If you’ve ever been at Lombard + Steiner between 10am and 4pm on a weekend and wondered why there’s a crowd of people who look like they’re waiting to get on a bus to Coachella, it’s probably the line for the all-you-can-drink dim sum brunch at Chubby Noodle. Dinner here is still a party, but slightly less ragey, and the duck lettuce wraps and pork tacos are things you 1000% need to order.
While a little pricey, Chotto has some kick*ss skewers, solid ramen, and most importantly, delicious bacon-wrapped mochi. It’s also never too crowded, so it’s easy to pop in without a wait or reservation. It’s our favorite Japanese restaurant in the area.

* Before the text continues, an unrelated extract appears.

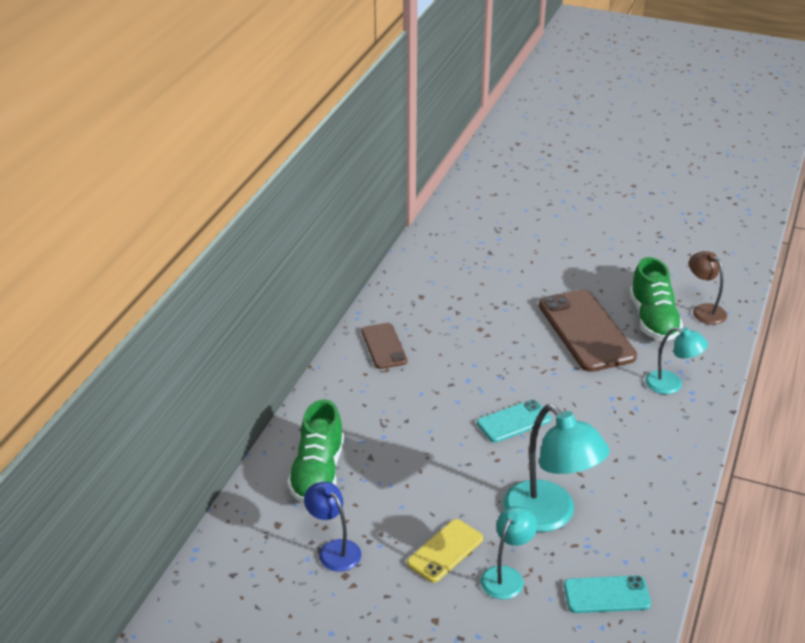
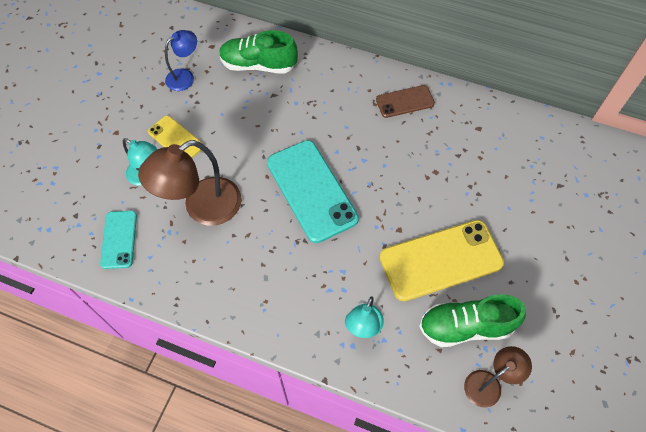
camera: 90 degrees right, 25 degrees up
(514, 421) = (311, 190): turquoise phone -> turquoise phone, size x1.83
(549, 516) = (202, 208): turquoise lamp -> brown lamp
(586, 331) = (441, 260): brown phone -> yellow phone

Unless you’ve been living in the tunnels under Alcatraz, you’ve probably heard that the burger at Causwells is the sh*t. We readily confirm that and endorse this place for brunch, lunch, or afternoon cocktails. Dinner is pretty good, but the daytime is when Causwells really shines. The space has a bunch of good bar seats, plus a few more that look out over Chestnut, and on a nice day the tables outside are where it’s at.

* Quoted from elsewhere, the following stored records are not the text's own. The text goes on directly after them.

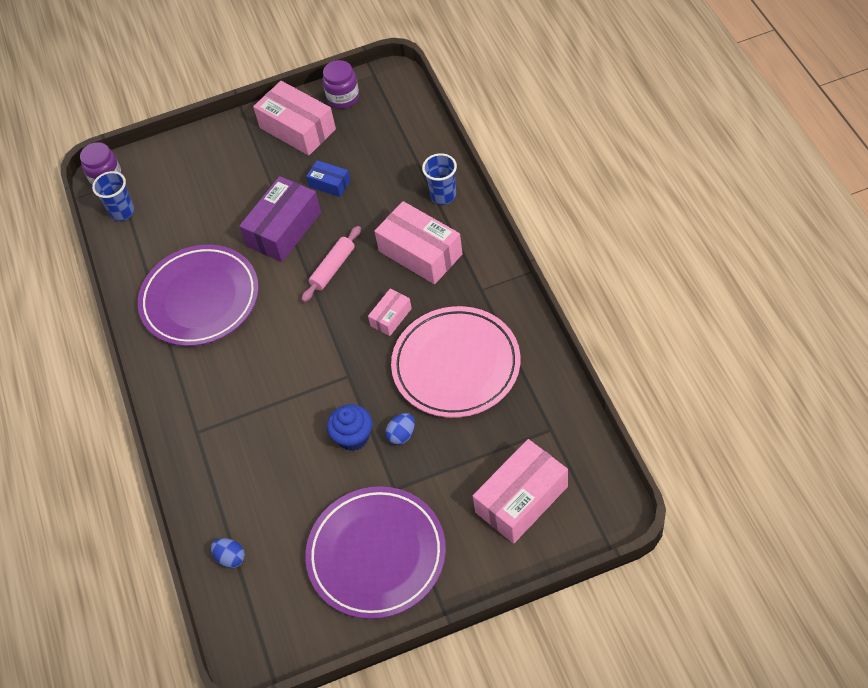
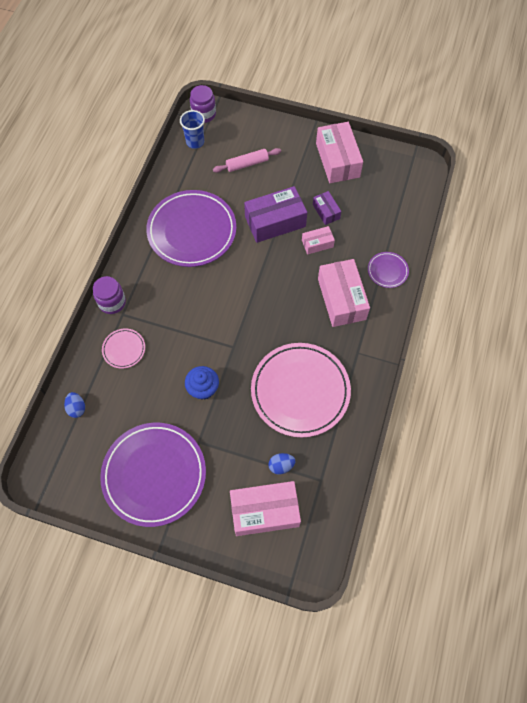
camera: 30 degrees right, 10 degrees up
(230, 464) = (124, 349): none -> pink plate
(329, 184) = (326, 211): blue box -> purple box
(333, 268) = (282, 269): pink rolling pin -> pink rolling pin (247, 164)
(343, 98) = (382, 159): purple jar -> purple jar (112, 302)
(391, 317) = (288, 328): pink box -> pink box (317, 243)
(402, 435) = (231, 410): blue egg -> blue egg (281, 465)
(443, 195) = (387, 271): blue cup -> purple plate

From the outside, this looks like a tiny Italian market. From the inside, you can see that it is in fact that, as well as a sandwich temple. The porchetta and caprese (with prosciutto) sandwiches are the way to go. Order online so you won’t have to wait.
Izzy’s is a serious local, old-school operation throwing down generous portions of meat, creamed spinach, and more of the usual steakhouse standbys. It’s a family favorite, provided your family includes some hardcore carnivores. The friendly service will make you feel like a local no matter how long you’ve lived here.
This place thinks it’s in LA in 1999, and that putting things that aren’t beef & broccoli into Chinese takeout containers is a good idea. If you can get past that, the salads are delicious and full of toppings, and the sandwiches, especially the Kickin’ Chicken and Ragin’ Cajun, are awesome. The place is so popular that they have two locations less than a block apart. One, on Chestnut, is mainly to-go, does salads and grain bowls, and has a few indoor seats and outdoor tables. The larger Steiner location does all the sandwiches, plus salads and grain bowls, and has a boatload of seating in an airy back space.